Saturday, February 12, 2011

Paul Rahe on the Tea Party Phenomenon

Paul Rahe's article in Commentary magazine February issue provides a useful service by placing the Tea Party phenomenon in a historical context.  Professor Rahe is the author of (among other books) "Soft Despotism, Democracy's Drift: Montesquieu, Rousseau, Tocqueville, and the Modern Prospect".

Key quote:

"A government set at a considerable distance from the people over whom it rules is apt to become a despotism, for it is out of sight and out of mind, beyond reach and beyond control. This the Framers understood. They took heart, however, from the French philosopher’s [Montesquieu] suggestion that a federation of small republics could overcome this geographical imperative."

(Via Power Line)

Wednesday, December 22, 2010

Toward an Aspirational Conservatism

My latest thought project is working to define what I'm calling (for lack of a better label) "Aspirational Conservatism".  I've been interested in Conservative PM David Cameron's "Big Society" project in the UK.  To me the term "Big Society" sits too close to "Big Government", "Big Brother", and "The Great Society" of LBJ to be useful in our context.  But I like the idea of decentralizing central government, moving decision-making closer to those people being impacted by that decision.

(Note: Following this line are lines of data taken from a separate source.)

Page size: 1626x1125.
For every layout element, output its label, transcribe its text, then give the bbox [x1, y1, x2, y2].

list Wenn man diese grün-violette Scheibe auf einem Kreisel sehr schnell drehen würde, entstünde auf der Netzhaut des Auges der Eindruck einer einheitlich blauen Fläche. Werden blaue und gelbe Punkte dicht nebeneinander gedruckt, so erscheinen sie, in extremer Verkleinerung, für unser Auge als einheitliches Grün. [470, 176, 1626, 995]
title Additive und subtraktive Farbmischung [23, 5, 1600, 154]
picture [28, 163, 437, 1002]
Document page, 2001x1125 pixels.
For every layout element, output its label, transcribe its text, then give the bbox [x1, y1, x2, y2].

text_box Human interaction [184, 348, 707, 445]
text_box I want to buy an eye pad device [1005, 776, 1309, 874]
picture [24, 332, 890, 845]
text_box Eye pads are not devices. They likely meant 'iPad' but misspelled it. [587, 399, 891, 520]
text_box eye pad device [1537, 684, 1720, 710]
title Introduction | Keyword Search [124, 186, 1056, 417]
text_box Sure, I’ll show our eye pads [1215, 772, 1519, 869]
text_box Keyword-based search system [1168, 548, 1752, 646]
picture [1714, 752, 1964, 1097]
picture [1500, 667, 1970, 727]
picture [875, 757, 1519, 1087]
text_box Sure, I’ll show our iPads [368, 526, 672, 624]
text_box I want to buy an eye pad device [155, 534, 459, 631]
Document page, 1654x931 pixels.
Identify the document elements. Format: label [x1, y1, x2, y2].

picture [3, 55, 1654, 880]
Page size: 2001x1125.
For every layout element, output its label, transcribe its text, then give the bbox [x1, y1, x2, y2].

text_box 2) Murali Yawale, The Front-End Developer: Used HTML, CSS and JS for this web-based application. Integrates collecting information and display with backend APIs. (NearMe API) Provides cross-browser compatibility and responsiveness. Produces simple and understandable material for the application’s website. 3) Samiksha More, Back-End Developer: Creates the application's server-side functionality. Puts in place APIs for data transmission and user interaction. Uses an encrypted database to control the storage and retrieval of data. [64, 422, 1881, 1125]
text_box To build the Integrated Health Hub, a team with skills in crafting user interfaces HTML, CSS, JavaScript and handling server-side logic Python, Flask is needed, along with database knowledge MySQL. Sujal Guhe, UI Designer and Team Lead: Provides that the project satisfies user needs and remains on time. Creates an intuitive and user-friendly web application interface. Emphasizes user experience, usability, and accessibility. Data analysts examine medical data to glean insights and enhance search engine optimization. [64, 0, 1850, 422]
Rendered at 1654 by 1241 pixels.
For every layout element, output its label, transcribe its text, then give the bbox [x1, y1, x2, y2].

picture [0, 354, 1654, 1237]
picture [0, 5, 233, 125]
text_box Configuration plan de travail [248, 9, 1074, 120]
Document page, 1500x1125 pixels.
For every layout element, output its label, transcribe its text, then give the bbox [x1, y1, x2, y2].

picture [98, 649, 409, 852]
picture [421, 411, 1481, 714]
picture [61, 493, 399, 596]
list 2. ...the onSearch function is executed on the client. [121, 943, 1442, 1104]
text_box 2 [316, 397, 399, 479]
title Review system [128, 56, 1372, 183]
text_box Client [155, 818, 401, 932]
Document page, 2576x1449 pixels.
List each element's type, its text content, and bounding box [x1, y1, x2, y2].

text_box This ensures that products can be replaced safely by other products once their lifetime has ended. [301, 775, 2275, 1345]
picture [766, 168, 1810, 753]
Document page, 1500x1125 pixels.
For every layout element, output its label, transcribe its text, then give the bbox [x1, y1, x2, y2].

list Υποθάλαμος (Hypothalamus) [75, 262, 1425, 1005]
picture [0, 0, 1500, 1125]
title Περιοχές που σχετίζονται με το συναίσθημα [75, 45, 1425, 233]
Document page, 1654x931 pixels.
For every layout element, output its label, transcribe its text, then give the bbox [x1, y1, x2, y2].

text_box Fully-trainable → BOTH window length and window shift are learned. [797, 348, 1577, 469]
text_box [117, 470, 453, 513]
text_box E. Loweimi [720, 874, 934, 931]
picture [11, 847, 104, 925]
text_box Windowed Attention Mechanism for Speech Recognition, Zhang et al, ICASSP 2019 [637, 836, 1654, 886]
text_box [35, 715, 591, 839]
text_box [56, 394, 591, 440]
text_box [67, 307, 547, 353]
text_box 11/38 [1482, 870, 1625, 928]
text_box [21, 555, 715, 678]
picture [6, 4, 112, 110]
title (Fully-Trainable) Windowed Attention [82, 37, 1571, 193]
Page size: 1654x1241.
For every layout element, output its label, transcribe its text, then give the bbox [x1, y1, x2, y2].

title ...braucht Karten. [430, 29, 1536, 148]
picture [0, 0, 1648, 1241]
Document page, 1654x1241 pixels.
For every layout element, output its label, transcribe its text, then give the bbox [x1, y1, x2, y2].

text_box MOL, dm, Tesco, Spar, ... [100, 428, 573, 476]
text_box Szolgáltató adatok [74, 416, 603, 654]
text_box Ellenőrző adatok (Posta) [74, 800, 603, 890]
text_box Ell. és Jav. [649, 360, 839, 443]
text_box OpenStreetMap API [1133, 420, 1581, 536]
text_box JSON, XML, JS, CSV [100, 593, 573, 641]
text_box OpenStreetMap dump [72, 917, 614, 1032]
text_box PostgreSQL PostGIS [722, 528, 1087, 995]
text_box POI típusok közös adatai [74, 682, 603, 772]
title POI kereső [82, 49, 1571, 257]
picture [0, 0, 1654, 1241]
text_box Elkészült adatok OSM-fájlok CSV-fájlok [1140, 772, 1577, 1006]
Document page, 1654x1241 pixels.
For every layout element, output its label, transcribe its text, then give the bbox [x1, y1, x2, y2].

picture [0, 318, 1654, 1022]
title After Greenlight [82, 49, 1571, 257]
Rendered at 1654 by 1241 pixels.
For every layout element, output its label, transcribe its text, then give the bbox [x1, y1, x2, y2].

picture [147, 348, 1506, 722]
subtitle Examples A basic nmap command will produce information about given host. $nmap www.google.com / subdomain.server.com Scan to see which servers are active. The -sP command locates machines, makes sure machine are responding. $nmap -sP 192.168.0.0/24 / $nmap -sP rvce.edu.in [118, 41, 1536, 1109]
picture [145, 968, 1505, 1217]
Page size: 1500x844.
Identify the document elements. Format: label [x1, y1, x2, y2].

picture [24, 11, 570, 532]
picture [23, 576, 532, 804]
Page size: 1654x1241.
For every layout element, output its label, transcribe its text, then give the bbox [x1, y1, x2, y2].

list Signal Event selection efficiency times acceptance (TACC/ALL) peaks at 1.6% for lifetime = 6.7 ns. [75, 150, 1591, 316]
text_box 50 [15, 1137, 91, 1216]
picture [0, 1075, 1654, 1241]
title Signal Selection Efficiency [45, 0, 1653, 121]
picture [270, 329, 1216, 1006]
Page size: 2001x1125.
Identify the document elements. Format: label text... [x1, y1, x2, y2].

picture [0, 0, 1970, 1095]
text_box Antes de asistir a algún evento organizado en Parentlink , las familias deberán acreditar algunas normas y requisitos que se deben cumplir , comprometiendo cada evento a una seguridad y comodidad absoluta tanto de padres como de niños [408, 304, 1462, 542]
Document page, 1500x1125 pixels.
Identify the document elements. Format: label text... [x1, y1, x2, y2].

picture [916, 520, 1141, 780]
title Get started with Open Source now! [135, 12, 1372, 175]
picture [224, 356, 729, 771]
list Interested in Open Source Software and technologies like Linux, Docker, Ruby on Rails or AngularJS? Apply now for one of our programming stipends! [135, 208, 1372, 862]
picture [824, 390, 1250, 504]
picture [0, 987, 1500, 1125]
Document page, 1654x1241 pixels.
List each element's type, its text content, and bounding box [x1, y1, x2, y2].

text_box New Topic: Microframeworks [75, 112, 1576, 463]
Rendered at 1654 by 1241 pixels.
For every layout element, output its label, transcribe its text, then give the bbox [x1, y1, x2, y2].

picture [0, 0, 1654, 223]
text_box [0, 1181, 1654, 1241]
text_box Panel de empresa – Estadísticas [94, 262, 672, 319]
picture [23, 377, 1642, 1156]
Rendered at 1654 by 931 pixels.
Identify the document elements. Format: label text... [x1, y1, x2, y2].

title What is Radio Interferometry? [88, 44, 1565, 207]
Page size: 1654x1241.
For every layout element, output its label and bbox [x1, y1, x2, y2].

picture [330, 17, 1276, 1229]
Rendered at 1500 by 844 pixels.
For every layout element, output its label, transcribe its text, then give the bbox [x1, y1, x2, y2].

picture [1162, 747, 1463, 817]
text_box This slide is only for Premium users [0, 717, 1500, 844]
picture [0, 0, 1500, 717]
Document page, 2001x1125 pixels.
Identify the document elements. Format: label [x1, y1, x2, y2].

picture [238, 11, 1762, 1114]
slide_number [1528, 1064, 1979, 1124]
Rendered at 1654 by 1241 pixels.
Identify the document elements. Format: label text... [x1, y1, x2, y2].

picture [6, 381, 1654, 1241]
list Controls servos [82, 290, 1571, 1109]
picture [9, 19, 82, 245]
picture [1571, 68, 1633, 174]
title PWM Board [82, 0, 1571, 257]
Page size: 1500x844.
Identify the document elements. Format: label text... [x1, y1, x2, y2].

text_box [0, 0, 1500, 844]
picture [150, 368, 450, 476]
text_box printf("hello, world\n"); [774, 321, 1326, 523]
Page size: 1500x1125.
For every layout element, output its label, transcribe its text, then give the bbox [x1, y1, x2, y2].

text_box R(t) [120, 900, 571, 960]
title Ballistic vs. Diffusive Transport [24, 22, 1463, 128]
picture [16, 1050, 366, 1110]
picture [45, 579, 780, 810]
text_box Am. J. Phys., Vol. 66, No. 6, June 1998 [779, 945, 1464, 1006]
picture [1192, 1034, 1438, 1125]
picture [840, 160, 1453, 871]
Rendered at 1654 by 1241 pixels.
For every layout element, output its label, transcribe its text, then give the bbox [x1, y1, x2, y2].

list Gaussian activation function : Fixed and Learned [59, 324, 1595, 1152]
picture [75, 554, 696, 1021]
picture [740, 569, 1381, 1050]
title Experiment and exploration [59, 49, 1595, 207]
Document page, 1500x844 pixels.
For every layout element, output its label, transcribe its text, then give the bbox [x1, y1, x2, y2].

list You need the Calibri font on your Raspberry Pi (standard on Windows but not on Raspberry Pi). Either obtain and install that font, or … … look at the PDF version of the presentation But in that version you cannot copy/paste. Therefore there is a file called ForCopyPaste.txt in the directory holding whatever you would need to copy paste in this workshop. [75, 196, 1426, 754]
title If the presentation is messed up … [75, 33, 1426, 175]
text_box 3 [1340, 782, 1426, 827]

The "Aspirational" part is an attempt to put my arms around the need to encourage those who are trying to build businesses, build families, take part in the promise of America's upward mobility.  A philosophy that speaks to the middle- and working class' (and immigrants') aspirations to do better each generation.

Stay tuned.....

Sunday, December 5, 2010

Rebuilding from the Bottom Up

Daniel Hannan is an MEP (Member of the European Parliament) from Southeastern England.  Along with Doug Carswell, MP, he is one of the co-founders of Direct Democracy UK, a movement promoting self-governance in the United Kingdom.  I recommend Dan's Daily Telegraph blog, where he covers a wide range of subjects.  In his latest post, he discusses (with bonus Jefferson quote!) how institutions--like the EU, FIFA, UN--tend to become corrupt the farther they get from the people to whom they are supposed to be accountable, which will become a recurring theme on this Blog.